▸ EXERCISE PROMPT
Lines from the one with "Whisky in een blikje? Dat is er nu" through the end of the records, and no others, are what the answer should contain, copied exactly; please keep pictures out.

▼▼▼

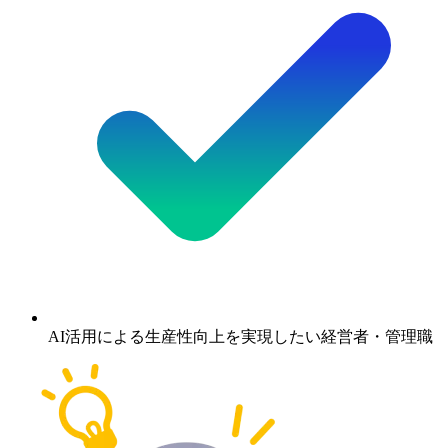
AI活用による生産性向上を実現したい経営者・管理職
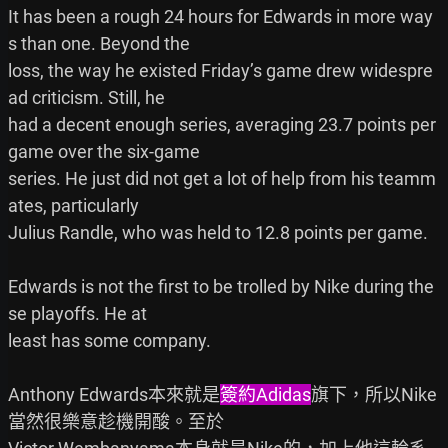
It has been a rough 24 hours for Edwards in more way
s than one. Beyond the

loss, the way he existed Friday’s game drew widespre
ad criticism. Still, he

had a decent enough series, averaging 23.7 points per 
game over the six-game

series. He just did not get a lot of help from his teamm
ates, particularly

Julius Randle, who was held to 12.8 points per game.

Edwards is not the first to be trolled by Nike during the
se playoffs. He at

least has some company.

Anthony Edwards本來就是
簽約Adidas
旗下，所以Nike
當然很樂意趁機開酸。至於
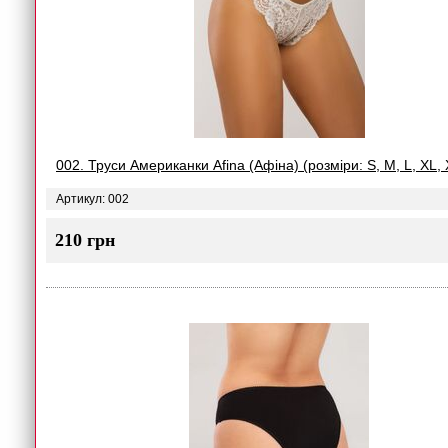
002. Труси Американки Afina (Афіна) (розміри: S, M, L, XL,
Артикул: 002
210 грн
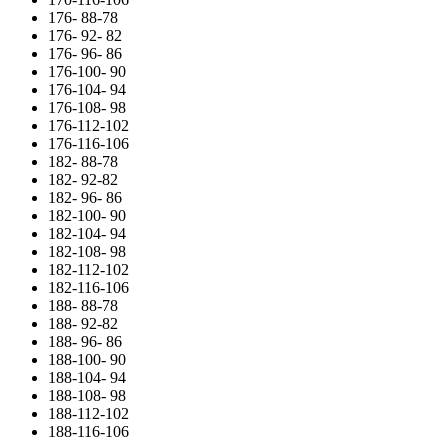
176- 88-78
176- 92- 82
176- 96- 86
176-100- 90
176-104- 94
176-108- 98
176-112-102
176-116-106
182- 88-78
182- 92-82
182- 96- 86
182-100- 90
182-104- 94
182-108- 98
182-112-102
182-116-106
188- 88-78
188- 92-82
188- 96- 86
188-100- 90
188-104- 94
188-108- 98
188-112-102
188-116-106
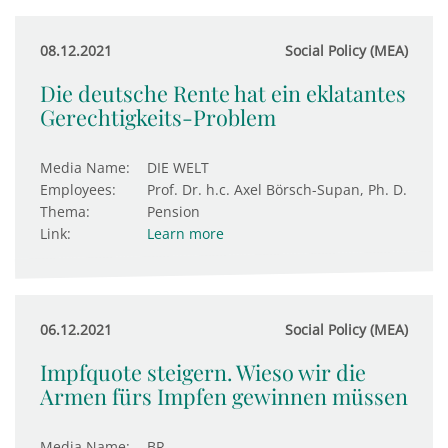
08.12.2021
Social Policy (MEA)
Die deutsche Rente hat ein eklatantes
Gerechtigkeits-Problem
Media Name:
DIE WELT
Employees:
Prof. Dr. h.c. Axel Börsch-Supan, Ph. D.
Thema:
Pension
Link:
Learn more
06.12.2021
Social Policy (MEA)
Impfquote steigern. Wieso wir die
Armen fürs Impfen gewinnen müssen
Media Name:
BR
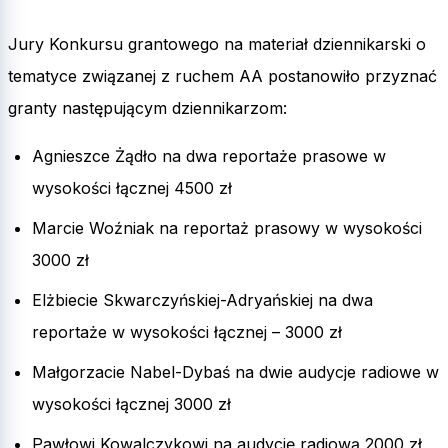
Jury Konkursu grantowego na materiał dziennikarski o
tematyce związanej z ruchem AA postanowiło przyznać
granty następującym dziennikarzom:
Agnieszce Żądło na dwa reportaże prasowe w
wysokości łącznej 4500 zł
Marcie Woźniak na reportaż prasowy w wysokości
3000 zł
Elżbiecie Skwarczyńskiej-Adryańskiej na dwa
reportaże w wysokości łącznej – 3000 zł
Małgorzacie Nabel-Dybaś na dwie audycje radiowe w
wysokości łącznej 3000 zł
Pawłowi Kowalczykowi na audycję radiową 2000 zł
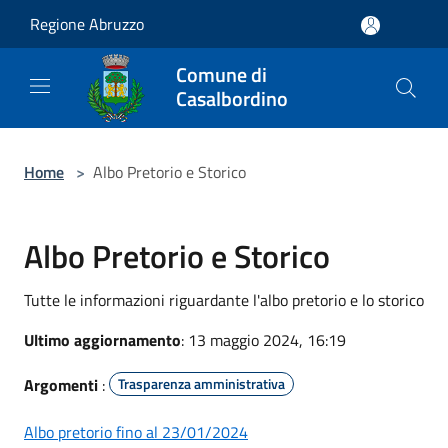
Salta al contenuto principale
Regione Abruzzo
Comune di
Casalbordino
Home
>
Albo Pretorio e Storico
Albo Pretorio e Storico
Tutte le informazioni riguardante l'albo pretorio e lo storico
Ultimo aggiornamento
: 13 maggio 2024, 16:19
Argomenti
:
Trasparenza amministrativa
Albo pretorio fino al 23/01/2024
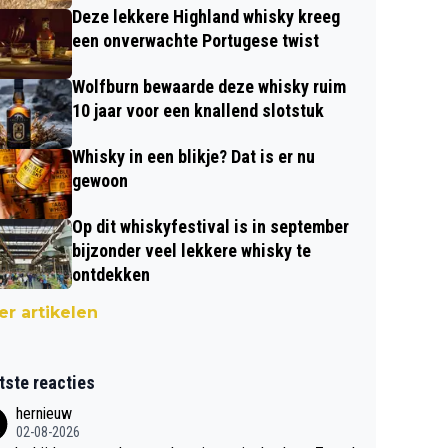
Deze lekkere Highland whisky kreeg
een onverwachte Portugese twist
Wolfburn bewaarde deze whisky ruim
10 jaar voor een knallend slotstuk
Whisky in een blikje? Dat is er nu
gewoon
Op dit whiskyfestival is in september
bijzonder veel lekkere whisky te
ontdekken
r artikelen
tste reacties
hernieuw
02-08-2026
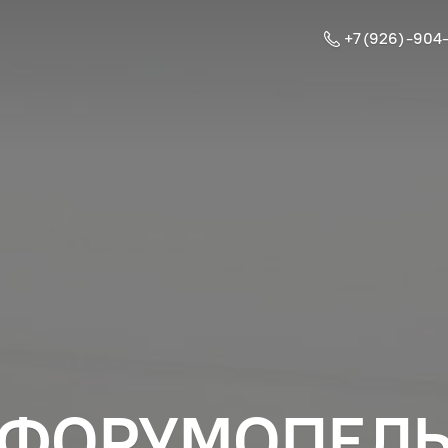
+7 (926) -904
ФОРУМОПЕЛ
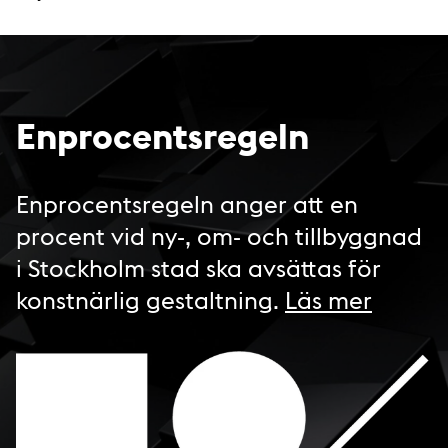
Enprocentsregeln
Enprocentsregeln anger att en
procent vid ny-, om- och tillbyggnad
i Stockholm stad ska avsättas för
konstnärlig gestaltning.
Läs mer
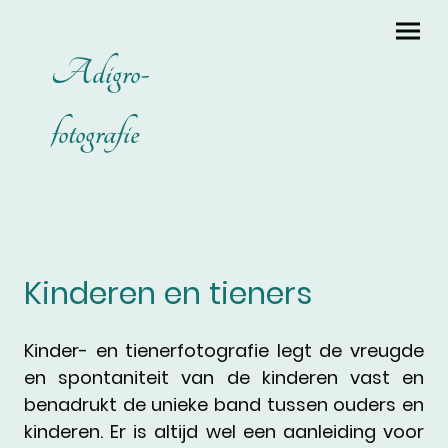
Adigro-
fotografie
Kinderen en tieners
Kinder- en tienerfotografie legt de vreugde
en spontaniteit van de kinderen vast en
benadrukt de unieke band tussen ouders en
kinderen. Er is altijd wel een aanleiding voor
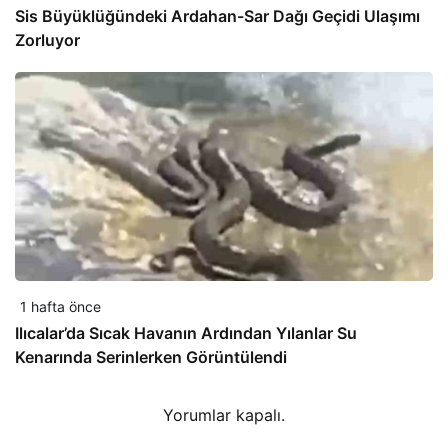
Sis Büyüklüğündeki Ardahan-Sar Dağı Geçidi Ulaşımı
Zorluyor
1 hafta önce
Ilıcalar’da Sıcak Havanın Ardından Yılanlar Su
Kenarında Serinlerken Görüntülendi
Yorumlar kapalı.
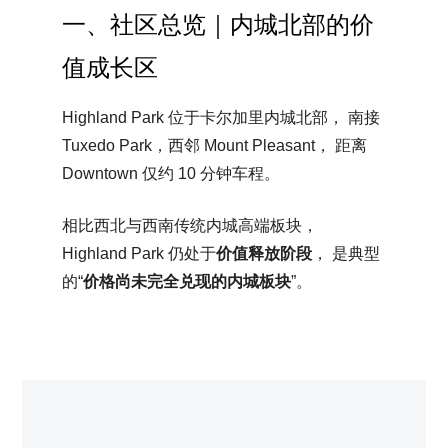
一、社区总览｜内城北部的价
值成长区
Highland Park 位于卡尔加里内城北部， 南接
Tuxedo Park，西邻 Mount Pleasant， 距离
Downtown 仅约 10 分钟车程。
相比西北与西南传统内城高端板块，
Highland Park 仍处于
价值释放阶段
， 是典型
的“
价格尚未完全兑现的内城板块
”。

▲▲▲

▸ SOLVED PROBLEM
Whisky in een blikje? Dat is er nu
gewoon
Op dit whiskyfestival is in september
bijzonder veel lekkere whisky te
ontdekken
r artikelen
tste reacties
hernieuw
02-08-2026
+7 (926) -904
ФОРУМОПЕЛ
Enprocentsregeln
Enprocentsregeln anger att en
procent vid ny-, om- och tillbyggnad
i Stockholm stad ska avsättas för
konstnärlig gestaltning.
Läs mer
Adigro-
fotografie
Kinderen en tieners
Kinder- en tienerfotografie legt de vreugde
en spontaniteit van de kinderen vast en
benadrukt de unieke band tussen ouders en
kinderen. Er is altijd wel een aanleiding voor
Sis Büyüklüğündeki Ardahan-Sar Dağı Geçidi Ulaşımı
Zorluyor
1 hafta önce
Ilıcalar’da Sıcak Havanın Ardından Yılanlar Su
Kenarında Serinlerken Görüntülendi
Yorumlar kapalı.
一、社区总览｜内城北部的价
值成长区
Highland Park 位于卡尔加里内城北部， 南接
Tuxedo Park，西邻 Mount Pleasant， 距离
Downtown 仅约 10 分钟车程。
相比西北与西南传统内城高端板块，
Highland Park 仍处于
价值释放阶段
， 是典型
的“
价格尚未完全兑现的内城板块
”。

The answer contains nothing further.